Data items:
▬▬▬

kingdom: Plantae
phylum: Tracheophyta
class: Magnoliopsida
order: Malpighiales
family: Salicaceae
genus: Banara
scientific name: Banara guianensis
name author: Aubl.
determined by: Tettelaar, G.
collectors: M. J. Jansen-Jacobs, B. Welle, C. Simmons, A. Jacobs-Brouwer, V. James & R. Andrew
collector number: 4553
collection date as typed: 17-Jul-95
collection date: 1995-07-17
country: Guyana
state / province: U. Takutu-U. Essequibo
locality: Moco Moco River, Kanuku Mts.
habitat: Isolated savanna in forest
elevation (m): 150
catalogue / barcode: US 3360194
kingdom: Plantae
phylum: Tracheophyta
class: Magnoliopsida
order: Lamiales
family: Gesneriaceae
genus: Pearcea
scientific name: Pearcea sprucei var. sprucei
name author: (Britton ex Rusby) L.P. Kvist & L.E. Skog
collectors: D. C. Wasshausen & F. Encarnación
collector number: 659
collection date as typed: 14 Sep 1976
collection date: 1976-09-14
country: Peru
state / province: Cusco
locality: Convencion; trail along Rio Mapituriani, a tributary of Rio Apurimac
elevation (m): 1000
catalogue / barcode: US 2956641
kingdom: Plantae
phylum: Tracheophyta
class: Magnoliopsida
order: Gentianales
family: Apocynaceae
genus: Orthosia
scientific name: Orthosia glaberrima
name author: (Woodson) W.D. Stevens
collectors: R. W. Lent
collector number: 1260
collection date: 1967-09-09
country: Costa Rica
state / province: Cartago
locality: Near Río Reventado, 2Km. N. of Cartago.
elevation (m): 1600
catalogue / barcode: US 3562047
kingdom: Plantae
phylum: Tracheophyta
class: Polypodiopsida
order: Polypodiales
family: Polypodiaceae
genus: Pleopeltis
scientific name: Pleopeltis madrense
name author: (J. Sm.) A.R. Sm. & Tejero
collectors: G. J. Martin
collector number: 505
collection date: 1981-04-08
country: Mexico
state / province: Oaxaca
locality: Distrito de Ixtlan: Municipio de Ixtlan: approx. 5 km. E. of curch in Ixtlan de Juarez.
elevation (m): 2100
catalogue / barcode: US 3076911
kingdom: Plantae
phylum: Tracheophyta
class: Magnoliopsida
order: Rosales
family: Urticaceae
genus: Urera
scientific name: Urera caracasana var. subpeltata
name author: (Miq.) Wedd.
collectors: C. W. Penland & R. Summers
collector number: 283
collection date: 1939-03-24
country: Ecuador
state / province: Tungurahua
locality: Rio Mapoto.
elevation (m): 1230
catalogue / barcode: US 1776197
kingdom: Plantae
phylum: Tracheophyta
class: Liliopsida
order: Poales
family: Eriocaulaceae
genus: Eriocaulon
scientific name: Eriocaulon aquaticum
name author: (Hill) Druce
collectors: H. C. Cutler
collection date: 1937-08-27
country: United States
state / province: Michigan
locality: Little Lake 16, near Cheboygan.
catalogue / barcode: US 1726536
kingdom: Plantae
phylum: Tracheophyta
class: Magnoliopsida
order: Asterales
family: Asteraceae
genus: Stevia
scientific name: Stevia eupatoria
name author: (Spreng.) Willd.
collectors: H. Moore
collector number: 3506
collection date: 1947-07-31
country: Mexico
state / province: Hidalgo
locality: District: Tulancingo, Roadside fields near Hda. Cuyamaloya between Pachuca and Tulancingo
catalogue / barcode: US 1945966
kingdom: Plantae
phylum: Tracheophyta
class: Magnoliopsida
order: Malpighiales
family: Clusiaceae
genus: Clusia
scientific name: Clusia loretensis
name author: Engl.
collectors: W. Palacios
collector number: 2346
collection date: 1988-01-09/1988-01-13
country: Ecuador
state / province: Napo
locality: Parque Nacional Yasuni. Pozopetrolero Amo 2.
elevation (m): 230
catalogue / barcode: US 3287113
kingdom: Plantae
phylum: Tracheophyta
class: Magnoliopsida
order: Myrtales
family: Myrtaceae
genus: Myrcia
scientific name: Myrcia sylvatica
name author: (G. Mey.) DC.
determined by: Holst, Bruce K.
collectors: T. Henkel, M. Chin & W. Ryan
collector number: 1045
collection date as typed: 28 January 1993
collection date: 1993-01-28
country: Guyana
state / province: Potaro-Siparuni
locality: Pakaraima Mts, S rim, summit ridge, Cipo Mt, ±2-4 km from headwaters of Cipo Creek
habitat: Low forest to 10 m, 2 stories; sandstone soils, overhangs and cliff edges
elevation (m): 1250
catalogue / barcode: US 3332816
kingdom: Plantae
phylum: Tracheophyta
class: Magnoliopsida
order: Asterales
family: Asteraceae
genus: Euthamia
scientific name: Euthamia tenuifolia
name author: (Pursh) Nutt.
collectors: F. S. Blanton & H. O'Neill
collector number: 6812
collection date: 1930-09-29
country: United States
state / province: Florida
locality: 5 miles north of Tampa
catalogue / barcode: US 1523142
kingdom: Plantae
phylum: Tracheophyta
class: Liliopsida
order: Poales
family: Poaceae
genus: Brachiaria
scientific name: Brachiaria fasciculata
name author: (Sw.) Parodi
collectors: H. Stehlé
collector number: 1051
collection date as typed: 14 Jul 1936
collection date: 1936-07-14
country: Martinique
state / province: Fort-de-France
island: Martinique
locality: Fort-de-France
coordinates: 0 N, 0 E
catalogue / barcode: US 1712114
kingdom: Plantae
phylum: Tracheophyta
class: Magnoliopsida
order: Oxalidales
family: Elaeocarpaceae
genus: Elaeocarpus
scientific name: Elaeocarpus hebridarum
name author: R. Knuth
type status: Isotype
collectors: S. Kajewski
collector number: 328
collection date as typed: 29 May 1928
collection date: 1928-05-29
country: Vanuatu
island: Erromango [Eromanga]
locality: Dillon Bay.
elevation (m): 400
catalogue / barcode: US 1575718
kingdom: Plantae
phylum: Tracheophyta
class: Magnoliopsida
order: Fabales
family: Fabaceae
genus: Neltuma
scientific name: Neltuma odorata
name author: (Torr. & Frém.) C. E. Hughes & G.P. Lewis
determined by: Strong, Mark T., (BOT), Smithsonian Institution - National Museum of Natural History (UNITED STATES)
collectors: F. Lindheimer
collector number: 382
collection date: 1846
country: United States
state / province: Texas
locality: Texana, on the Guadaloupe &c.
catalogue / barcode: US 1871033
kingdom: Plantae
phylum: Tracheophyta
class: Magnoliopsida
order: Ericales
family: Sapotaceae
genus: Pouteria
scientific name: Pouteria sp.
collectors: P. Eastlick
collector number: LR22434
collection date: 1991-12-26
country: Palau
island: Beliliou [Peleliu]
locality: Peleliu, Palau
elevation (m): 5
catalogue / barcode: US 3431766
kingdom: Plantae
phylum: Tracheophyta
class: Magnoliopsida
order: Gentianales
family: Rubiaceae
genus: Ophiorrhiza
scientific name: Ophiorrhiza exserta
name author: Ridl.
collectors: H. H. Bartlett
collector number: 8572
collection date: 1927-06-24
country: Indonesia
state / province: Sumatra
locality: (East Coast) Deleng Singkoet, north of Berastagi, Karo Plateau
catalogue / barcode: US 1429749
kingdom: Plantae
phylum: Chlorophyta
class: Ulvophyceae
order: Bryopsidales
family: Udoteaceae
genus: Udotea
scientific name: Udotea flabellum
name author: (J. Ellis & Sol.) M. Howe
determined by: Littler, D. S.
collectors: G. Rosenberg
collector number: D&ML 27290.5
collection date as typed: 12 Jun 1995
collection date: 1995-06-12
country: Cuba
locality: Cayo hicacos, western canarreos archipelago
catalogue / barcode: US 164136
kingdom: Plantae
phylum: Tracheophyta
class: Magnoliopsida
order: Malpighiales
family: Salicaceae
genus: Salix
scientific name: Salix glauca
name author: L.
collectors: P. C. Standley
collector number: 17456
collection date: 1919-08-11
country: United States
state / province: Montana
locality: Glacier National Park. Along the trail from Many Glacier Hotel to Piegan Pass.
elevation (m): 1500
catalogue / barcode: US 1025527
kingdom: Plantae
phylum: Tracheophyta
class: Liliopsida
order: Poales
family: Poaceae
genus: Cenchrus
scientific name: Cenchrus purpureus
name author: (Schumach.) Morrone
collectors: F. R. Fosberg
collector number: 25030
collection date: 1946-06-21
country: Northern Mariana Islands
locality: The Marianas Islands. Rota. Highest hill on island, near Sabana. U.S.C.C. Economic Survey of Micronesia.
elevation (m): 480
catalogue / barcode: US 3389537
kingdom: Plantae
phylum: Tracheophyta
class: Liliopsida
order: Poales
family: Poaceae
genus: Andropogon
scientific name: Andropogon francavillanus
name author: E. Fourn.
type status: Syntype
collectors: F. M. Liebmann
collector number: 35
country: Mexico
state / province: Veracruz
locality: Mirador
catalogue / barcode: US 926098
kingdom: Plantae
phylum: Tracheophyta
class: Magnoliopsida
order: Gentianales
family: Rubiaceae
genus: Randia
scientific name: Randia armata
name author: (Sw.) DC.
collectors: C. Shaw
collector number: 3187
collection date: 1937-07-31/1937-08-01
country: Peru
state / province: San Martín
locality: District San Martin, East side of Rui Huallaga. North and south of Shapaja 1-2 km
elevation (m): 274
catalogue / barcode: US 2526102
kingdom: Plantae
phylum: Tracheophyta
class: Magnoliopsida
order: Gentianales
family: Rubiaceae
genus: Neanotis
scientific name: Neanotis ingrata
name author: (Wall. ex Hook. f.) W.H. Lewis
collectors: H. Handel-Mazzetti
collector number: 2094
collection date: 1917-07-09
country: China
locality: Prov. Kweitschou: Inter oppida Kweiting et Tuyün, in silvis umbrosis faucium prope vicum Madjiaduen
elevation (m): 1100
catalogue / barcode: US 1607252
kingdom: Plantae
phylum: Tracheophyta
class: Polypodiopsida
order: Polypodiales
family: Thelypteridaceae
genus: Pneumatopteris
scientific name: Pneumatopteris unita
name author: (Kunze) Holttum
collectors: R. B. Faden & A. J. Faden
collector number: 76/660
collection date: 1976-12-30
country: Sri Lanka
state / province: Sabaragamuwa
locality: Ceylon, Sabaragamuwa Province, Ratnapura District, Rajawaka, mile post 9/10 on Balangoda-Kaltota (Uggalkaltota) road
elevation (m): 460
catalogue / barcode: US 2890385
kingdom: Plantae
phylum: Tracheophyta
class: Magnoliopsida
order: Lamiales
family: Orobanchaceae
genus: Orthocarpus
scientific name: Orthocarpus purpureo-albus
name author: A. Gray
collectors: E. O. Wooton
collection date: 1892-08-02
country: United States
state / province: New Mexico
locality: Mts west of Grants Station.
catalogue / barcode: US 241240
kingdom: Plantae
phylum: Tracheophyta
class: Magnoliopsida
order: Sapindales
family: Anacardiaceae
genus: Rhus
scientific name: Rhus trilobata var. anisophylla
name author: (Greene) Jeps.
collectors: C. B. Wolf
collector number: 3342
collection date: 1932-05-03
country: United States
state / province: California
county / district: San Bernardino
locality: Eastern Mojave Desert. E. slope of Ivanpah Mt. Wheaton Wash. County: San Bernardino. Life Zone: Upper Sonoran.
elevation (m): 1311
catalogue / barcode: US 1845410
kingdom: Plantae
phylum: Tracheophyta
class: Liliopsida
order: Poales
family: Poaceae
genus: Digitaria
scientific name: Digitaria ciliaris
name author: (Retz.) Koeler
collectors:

▬▬▬

**Stated goal:** Quote the records verbatim from the line containing "collector number: 6812" through the line containing "collection date as typed: 14 Jul 1936", with both of those lines included.

**Task solution:**
collector number: 6812
collection date: 1930-09-29
country: United States
state / province: Florida
locality: 5 miles north of Tampa
catalogue / barcode: US 1523142
kingdom: Plantae
phylum: Tracheophyta
class: Liliopsida
order: Poales
family: Poaceae
genus: Brachiaria
scientific name: Brachiaria fasciculata
name author: (Sw.) Parodi
collectors: H. Stehlé
collector number: 1051
collection date as typed: 14 Jul 1936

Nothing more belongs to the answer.